What machine learning and statistics concepts does Airbnb test?
At junior levels (L3), expect probability, basic hypothesis testing, and foundational ML concepts. By L4 and L5, you need strong A/B testing knowledge, causal inference techniques (think difference-in-differences, instrumental variables), and practical ML modeling experience. For Staff level (L6), they go deep into your specialized area, whether that's experimentation, causal inference, or ML. Airbnb is a marketplace, so understanding how to run experiments when there are network effects or interference between treatment groups is a real differentiator.
What format should I use for behavioral answers at Airbnb?
Use the STAR format (Situation, Task, Action, Result) but keep it tight. Airbnb interviewers want specifics, not vague generalities. Spend about 20% on context and 60% on what you actually did. Always quantify results. I've seen candidates lose points by telling long stories with no clear outcome. Also, tie your answers back to Airbnb's values when it feels natural. If you led a scrappy initiative with limited resources, that's a perfect 'Be a Cereal Entrepreneur' moment.
What happens during the Airbnb Data Scientist onsite interview?
The onsite is typically a full loop of 4 to 5 interviews spread across a day. Expect a SQL/coding round, a statistics and experimentation round, a product sense or business case round, and at least one behavioral interview focused on Airbnb's core values. For senior roles (L5+), there may be a system design or project deep-dive round where you walk through past work and how you handled ambiguity. Each interviewer submits independent feedback, and a hiring committee makes the final call.
What metrics and business concepts should I know for the Airbnb Data Scientist interview?
Know Airbnb's business inside and out. Understand key metrics like nights booked, guest-to-host ratio, booking conversion rate, search-to-book funnel, and host activation/retention. Think about both sides of the marketplace. Airbnb generates $12.2B in revenue, so be ready to discuss how pricing, availability, and trust (reviews, verification) drive that. Product sense questions often ask you to define success metrics for a new feature or diagnose a drop in a KPI. Practice breaking down metrics into components and identifying root causes.
What are common mistakes candidates make in the Airbnb Data Scientist interview?
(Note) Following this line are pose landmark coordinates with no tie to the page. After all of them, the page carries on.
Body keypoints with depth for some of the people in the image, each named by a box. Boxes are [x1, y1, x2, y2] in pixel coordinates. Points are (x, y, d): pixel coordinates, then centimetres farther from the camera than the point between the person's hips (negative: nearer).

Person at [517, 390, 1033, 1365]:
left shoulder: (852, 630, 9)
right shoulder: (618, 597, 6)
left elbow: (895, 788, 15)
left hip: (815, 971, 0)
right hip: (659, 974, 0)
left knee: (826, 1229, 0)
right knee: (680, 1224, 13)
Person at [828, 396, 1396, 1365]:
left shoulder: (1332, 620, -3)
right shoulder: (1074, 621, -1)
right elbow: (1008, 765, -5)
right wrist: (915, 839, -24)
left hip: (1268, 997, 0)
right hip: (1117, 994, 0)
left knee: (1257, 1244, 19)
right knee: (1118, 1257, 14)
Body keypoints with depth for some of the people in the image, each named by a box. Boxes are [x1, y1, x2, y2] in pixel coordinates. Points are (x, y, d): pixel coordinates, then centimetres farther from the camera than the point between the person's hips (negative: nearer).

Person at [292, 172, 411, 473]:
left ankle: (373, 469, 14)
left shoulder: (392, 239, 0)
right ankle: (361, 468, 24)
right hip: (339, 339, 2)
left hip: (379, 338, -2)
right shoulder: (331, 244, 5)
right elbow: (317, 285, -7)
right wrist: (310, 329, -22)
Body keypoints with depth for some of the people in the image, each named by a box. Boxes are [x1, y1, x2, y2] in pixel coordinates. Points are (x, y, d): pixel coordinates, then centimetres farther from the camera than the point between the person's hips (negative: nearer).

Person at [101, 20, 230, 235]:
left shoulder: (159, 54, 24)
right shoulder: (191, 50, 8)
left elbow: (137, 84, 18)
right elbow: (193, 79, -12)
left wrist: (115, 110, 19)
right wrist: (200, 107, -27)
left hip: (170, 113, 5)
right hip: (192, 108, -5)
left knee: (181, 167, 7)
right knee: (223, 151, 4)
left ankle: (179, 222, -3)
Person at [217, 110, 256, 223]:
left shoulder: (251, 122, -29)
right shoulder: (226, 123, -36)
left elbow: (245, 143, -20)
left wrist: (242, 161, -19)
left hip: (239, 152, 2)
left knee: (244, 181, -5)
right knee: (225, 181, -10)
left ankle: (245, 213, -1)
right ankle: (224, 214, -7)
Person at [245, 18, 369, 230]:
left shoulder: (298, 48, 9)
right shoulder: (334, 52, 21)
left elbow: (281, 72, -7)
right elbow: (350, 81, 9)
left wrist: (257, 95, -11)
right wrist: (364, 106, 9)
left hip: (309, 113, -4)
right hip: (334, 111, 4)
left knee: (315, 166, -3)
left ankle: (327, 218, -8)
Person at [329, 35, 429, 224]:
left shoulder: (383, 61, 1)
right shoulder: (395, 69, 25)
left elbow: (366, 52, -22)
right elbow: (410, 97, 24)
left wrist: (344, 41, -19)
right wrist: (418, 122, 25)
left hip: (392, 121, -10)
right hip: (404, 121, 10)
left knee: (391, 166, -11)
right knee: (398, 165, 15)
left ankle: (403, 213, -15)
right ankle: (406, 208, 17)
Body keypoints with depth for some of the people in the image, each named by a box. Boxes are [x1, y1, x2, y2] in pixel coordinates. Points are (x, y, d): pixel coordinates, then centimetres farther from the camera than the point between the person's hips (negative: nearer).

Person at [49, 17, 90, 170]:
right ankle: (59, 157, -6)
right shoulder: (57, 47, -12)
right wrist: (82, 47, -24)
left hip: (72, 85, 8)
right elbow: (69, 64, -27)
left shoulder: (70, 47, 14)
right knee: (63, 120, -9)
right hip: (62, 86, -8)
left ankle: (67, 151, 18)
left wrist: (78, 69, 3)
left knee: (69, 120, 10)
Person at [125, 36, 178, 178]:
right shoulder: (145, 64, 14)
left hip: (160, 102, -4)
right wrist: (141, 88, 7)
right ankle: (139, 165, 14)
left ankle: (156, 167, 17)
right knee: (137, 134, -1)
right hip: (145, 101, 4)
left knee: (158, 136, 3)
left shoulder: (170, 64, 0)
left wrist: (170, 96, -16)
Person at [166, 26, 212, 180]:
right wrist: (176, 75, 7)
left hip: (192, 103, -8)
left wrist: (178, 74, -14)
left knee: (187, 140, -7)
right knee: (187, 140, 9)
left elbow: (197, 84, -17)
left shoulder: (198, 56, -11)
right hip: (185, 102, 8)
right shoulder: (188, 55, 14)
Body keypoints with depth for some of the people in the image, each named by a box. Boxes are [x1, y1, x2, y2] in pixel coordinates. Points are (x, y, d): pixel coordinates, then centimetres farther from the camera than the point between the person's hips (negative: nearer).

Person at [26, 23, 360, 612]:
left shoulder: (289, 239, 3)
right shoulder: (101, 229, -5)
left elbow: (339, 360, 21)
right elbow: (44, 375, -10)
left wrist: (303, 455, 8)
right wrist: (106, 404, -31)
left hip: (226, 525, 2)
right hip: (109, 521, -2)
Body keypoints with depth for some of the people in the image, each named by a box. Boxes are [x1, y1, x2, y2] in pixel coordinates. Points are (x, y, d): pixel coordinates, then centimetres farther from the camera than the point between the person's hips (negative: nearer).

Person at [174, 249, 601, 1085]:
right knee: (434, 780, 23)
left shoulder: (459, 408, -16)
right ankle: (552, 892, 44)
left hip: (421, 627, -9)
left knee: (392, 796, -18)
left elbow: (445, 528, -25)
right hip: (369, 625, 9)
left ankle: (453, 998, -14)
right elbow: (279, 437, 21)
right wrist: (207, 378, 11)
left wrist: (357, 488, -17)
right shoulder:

The biggest one I see is ignoring the marketplace context. Airbnb isn't a simple B2C product. If you propose an A/B test without considering how it affects both hosts and guests, that's a red flag. Another common mistake is being too theoretical in stats questions without connecting back to practical business decisions. Also, don't underestimate the behavioral rounds. Candidates who clearly haven't researched Airbnb's values or can't articulate why they want to work there get filtered out, even with strong technical performance.
What education do I need for an Airbnb Data Scientist position?
A Bachelor's in a quantitative field like statistics, CS, economics, or math is the minimum at L3 and L4. A Master's or PhD is common but not strictly required at those levels. By L6 (Staff) and above, most candidates have an advanced degree, and for L7 (Principal), a PhD or MS is typical, though extensive industry experience (12-20 years) can substitute. For Staff roles specifically, Airbnb lists 9+ years of relevant experience as a requirement, so the bar is high regardless of degree.